_WHAT YOU ARE ASKED TO DO_:
Pictures excluded, please retype exactly the lines from the start of the data through the line that contains "sequence: turn the", both ends kept, and nothing beyond them.

(Transcribed page contents)
══════════════════════════════

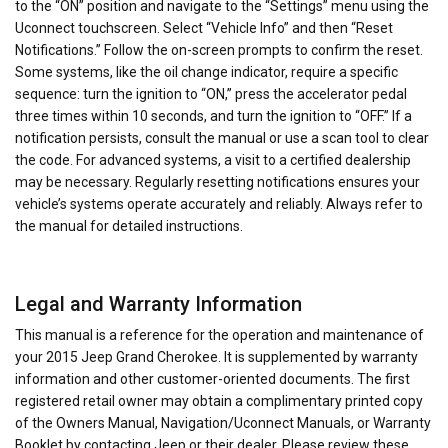
to the “ON” position and navigate to the “Settings” menu using the
Uconnect touchscreen. Select “Vehicle Info” and then “Reset
Notifications.” Follow the on-screen prompts to confirm the reset.
Some systems, like the oil change indicator, require a specific
sequence: turn the ignition to “ON,” press the accelerator pedal
three times within 10 seconds, and turn the ignition to “OFF.” If a
notification persists, consult the manual or use a scan tool to clear
the code. For advanced systems, a visit to a certified dealership
may be necessary. Regularly resetting notifications ensures your
vehicle’s systems operate accurately and reliably. Always refer to
the manual for detailed instructions.
Legal and Warranty Information
This manual is a reference for the operation and maintenance of
your 2015 Jeep Grand Cherokee. It is supplemented by warranty
information and other customer-oriented documents. The first
registered retail owner may obtain a complimentary printed copy
of the Owners Manual, Navigation/Uconnect Manuals, or Warranty
Booklet by contacting Jeep or their dealer. Please review these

══════════════════════════════

_RESULT FOR THIS EXERCISE_:
to the “ON” position and navigate to the “Settings” menu using the
Uconnect touchscreen. Select “Vehicle Info” and then “Reset
Notifications.” Follow the on-screen prompts to confirm the reset.
Some systems, like the oil change indicator, require a specific
sequence: turn the ignition to “ON,” press the accelerator pedal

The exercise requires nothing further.